Your instructions: Read through the data, and wherever a line holds the word "ВЕЛОСИПЕДА", write that line out.
►
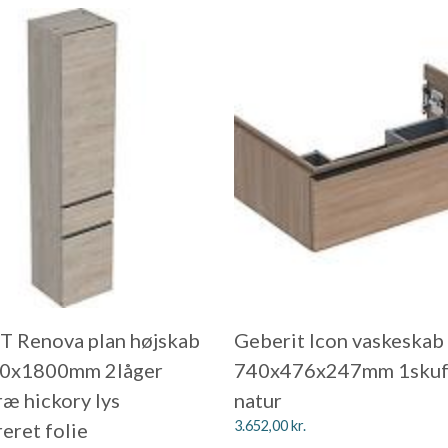
 Renova plan højskab
Geberit Icon vaskeskab
0x1800mm 2låger
740x476x247mm 1skuf
æ hickory lys
natur
3.652,00
kr.
eret folie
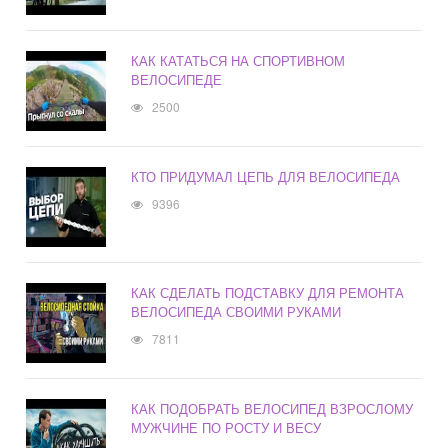
КАК КАТАТЬСЯ НА СПОРТИВНОМ
ВЕЛОСИПЕДЕ
2500
КТО ПРИДУМАЛ ЦЕПЬ ДЛЯ ВЕЛОСИПЕДА
9396
КАК СДЕЛАТЬ ПОДСТАВКУ ДЛЯ РЕМОНТА
ВЕЛОСИПЕДА СВОИМИ РУКАМИ
7811
КАК ПОДОБРАТЬ ВЕЛОСИПЕД ВЗРОСЛОМУ
МУЖЧИНЕ ПО РОСТУ И ВЕСУ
◄
Result for this task:
КТО ПРИДУМАЛ ЦЕПЬ ДЛЯ ВЕЛОСИПЕДА
ВЕЛОСИПЕДА СВОИМИ РУКАМИ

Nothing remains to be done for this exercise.